Miss Juwanna Dewitt - inspiring community elder

Miss Juwanna Dewitt (Brian's) creative career started with Buddies In Bad Times Youth Elders Project.  He followed that with MotherLoad at the 39th Rhubarb Festival. As Miss Juwanna DeWitt, his novice drag performances are best forgotten but she has risen to brighten another day!  In his previous life he was hostage to lawyers, accountants and bank towers.




Who is your drag persona? How do they highlight or reveal parts of you in bigger and

more dramatic ways?


I am Miss Juwanna DeWitt and we are pretty much integrated. She’s a sweet and

energized lady who has a compassionate heart. She speaks her authentic truth as do I.

I would say that she is my creative self and is an expression of my desire to leave the

world a better place. Perhaps because Juwanna and I are so integrated I see myself as

more of a gender performer than a drag queen.


Does the idea of drag as therapeutic or being healing resonate with you? Why?


I applied to participate in Drag Heals to explore the theatrical work I want to expand.

Any performance or expression which is true to oneself is in some way therapeutic I

would think. I don’t think drag has any unique role in this regard. I have invested

much time over the years to address issues in my life and don’t see drag as

therapeutic personally.


How important for your health and wellness is the act of playing?


It is fundamental. I can’t imagine my life without play.



What did you discover about yourself through the Drag Heals experience?

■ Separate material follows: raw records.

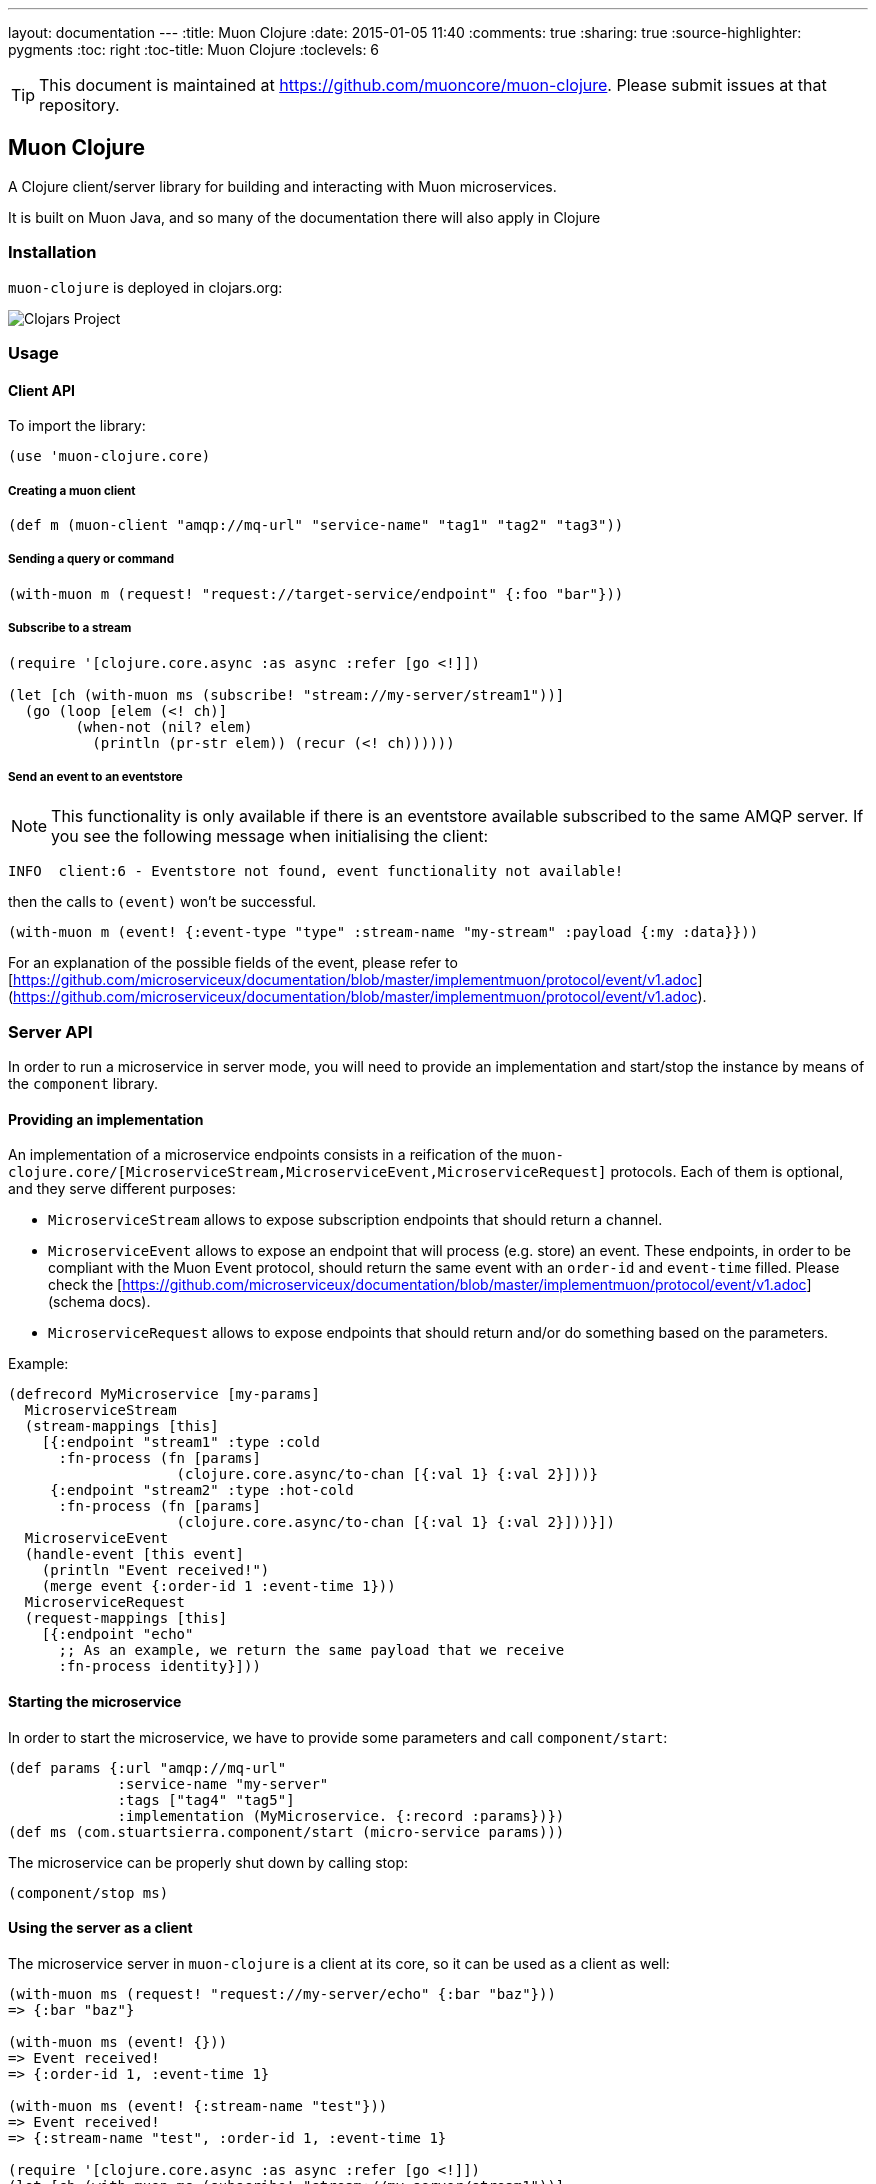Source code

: ---
layout: documentation
---
:title: Muon Clojure
:date: 2015-01-05 11:40
:comments: true
:sharing: true
:source-highlighter: pygments
:toc: right
:toc-title: Muon Clojure
:toclevels: 6

:includedir: .
ifdef::env-doc[]
:includedir: submodules/clojure/doc
endif::[]

TIP: This document is maintained at https://github.com/muoncore/muon-clojure.
Please submit issues at that repository.

## Muon Clojure

A Clojure client/server library for building and interacting with Muon microservices.

It is built on Muon Java, and so many of the documentation there will also apply in Clojure

### Installation

`muon-clojure` is deployed in clojars.org:

image:https://img.shields.io/clojars/v/io.muoncore/muon-clojure.svg[Clojars Project]

### Usage

#### Client API

To import the library:

```clojure
(use 'muon-clojure.core)
```

##### Creating a muon client

```clojure
(def m (muon-client "amqp://mq-url" "service-name" "tag1" "tag2" "tag3"))
```

##### Sending a query or command

```clojure
(with-muon m (request! "request://target-service/endpoint" {:foo "bar"}))
```

##### Subscribe to a stream

```clojure
(require '[clojure.core.async :as async :refer [go <!]])

(let [ch (with-muon ms (subscribe! "stream://my-server/stream1"))]
  (go (loop [elem (<! ch)]
        (when-not (nil? elem)
          (println (pr-str elem)) (recur (<! ch))))))
```

##### Send an event to an eventstore

NOTE: This functionality is only available if there is an eventstore available subscribed to the same AMQP server. If you see the following message when initialising the client:

```
INFO  client:6 - Eventstore not found, event functionality not available!
```

then the calls to `(event)` won't be successful.

```clojure
(with-muon m (event! {:event-type "type" :stream-name "my-stream" :payload {:my :data}}))
```

For an explanation of the possible fields of the event, please refer to [https://github.com/microserviceux/documentation/blob/master/implementmuon/protocol/event/v1.adoc](https://github.com/microserviceux/documentation/blob/master/implementmuon/protocol/event/v1.adoc).

### Server API

In order to run a microservice in server mode, you will need to provide an implementation and start/stop the instance by means of the `component` library.

#### Providing an implementation

An implementation of a microservice endpoints consists in a reification of the `muon-clojure.core/[MicroserviceStream,MicroserviceEvent,MicroserviceRequest]` protocols. Each of them is optional, and they serve different purposes:

* `MicroserviceStream` allows to expose subscription endpoints that should return a channel.
* `MicroserviceEvent` allows to expose an endpoint that will process (e.g. store) an event. These endpoints, in order to be compliant with the Muon Event protocol, should return the same event with an `order-id` and `event-time` filled. Please check the [https://github.com/microserviceux/documentation/blob/master/implementmuon/protocol/event/v1.adoc](schema docs).
* `MicroserviceRequest` allows to expose endpoints that should return and/or do something based on the parameters.

Example:

```clojure
(defrecord MyMicroservice [my-params]
  MicroserviceStream
  (stream-mappings [this]
    [{:endpoint "stream1" :type :cold
      :fn-process (fn [params]
                    (clojure.core.async/to-chan [{:val 1} {:val 2}]))}
     {:endpoint "stream2" :type :hot-cold
      :fn-process (fn [params]
                    (clojure.core.async/to-chan [{:val 1} {:val 2}]))}])
  MicroserviceEvent
  (handle-event [this event]
    (println "Event received!")
    (merge event {:order-id 1 :event-time 1}))
  MicroserviceRequest
  (request-mappings [this]
    [{:endpoint "echo"
      ;; As an example, we return the same payload that we receive
      :fn-process identity}]))
```

#### Starting the microservice

In order to start the microservice, we have to provide some parameters and call `component/start`:

```clojure
(def params {:url "amqp://mq-url"
             :service-name "my-server"
             :tags ["tag4" "tag5"]
             :implementation (MyMicroservice. {:record :params})})
(def ms (com.stuartsierra.component/start (micro-service params)))
```

The microservice can be properly shut down by calling stop:

```clojure
(component/stop ms)
```



#### Using the server as a client

The microservice server in `muon-clojure` is a client at its core, so it can be used as a client as well:

```clojure
(with-muon ms (request! "request://my-server/echo" {:bar "baz"}))
=> {:bar "baz"}

(with-muon ms (event! {}))
=> Event received!
=> {:order-id 1, :event-time 1}

(with-muon ms (event! {:stream-name "test"}))
=> Event received!
=> {:stream-name "test", :order-id 1, :event-time 1}

(require '[clojure.core.async :as async :refer [go <!]])
(let [ch (with-muon ms (subscribe! "stream://my-server/stream1"))]
  (go (loop [elem (<! ch)]
        (when-not (nil? elem)
          (println (pr-str elem)) (recur (<! ch))))))
=> {:val 1.0}
=> {:val 2.0}
```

I discovered that I had not really processed one thing I thought I had. I have spent

decades peeling back the layers of my life on my own and with many professionals. I

was more gratified to find that I am on solid ground rather than I was surprised about

any new aspect of myself.


How can the drag community benefit from being more inclusive?

Any community that breaks down walls and builds bridges will benefit in numerous

ways. Shared history, growth in understanding, bridge building, wall

destruction,compassion, understanding, reduction of judgment, opportunities to

reach out and give and the ability to be vulnerable and thus more authentic are

important benefits. The Queer community in general and the drag community in

particular is comprised of silos in my experience. Drag Heals S2 was a microcosmic

example of the benefits which come from bringing together a diverse group of artists.

Age, race, style and varied backgrounds nourished each other. We created a new

model for what can be.


Tracey Erin Smith interviews Miss Juwanna Dewitt in Drag Heals T with T.E.S.


How would you describe your make-up and fashion aesthetic in drag?


She is evolving and has grown by leaps since the show. She’s glamorous and flashy

and loves sparkle but stays in her lane. She is more a gender performer than a drag

queen per se which means she embodies femininity which is non-exploitive nor

extreme.


What’s been most challenging about Drag Heals for you personally?

In general I wasn’t challenged emotionally or psychologically which is not to say I was

not thoroughly engaged the whole time. As the oldest artist I suppose the physical

rigours of the shooting schedule were somewhat challenging. I kept pace and

doubt/hope none of my colleagues perceived the effort.


What’s brought you the most joy?


I got the most joy and fulfillment from bringing to life a character I had played with for

many years. The audience reaction to my truth filled me with humility.


What has surprised you the most?


I undertook this opportunity for self development. I was gratified by the connections

with colleagues and the audience reaction to the live show. Other than the closing

number, I received a standing O. My rawness and authenticity touched people. As I

said “I lay it down - how one reacts is out of my hands”.


How has it been working with Tracey Erin Smith to help create your one-person show?


I enjoyed Tracey and her insights. The artists brought various levels of stage and drag

experience to the process. I had a fairly well-formed persona in mind and a

comfortable self-awareness. She was helpful in refining that and in encouraging me to

put more of myself into my personae.


What do you hope the TV audience gets out of watching Drag Heals?


I never hope for any outcome! It would be nice if audiences see the vulnerability,

effort and authenticity. And just maybe, embrace the idea of taking risks themselves

and setting aside being judgemental as a sad tool employed to feel superior.